Work task: Turn the text lines from all the items into a Markdown table with the columns "Row" and "Line". Number each line in order, and leave out blank lines.

Stored dataset items
++++

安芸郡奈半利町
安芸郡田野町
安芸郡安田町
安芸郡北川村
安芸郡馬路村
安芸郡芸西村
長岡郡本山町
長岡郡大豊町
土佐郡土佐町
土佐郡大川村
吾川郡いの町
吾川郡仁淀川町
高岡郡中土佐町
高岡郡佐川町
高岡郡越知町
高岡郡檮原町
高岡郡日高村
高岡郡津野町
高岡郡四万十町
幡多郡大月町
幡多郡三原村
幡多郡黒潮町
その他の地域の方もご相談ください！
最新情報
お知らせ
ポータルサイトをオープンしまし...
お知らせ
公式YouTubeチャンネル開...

++++

Problem solution:
| Row | Line |
|---|---|
| 1 | 安芸郡奈半利町 |
| 2 | 安芸郡田野町 |
| 3 | 安芸郡安田町 |
| 4 | 安芸郡北川村 |
| 5 | 安芸郡馬路村 |
| 6 | 安芸郡芸西村 |
| 7 | 長岡郡本山町 |
| 8 | 長岡郡大豊町 |
| 9 | 土佐郡土佐町 |
| 10 | 土佐郡大川村 |
| 11 | 吾川郡いの町 |
| 12 | 吾川郡仁淀川町 |
| 13 | 高岡郡中土佐町 |
| 14 | 高岡郡佐川町 |
| 15 | 高岡郡越知町 |
| 16 | 高岡郡檮原町 |
| 17 | 高岡郡日高村 |
| 18 | 高岡郡津野町 |
| 19 | 高岡郡四万十町 |
| 20 | 幡多郡大月町 |
| 21 | 幡多郡三原村 |
| 22 | 幡多郡黒潮町 |
| 23 | その他の地域の方もご相談ください！ |
| 24 | 最新情報 |
| 25 | お知らせ |
| 26 | ポータルサイトをオープンしまし... |
| 27 | お知らせ |
| 28 | 公式YouTubeチャンネル開... |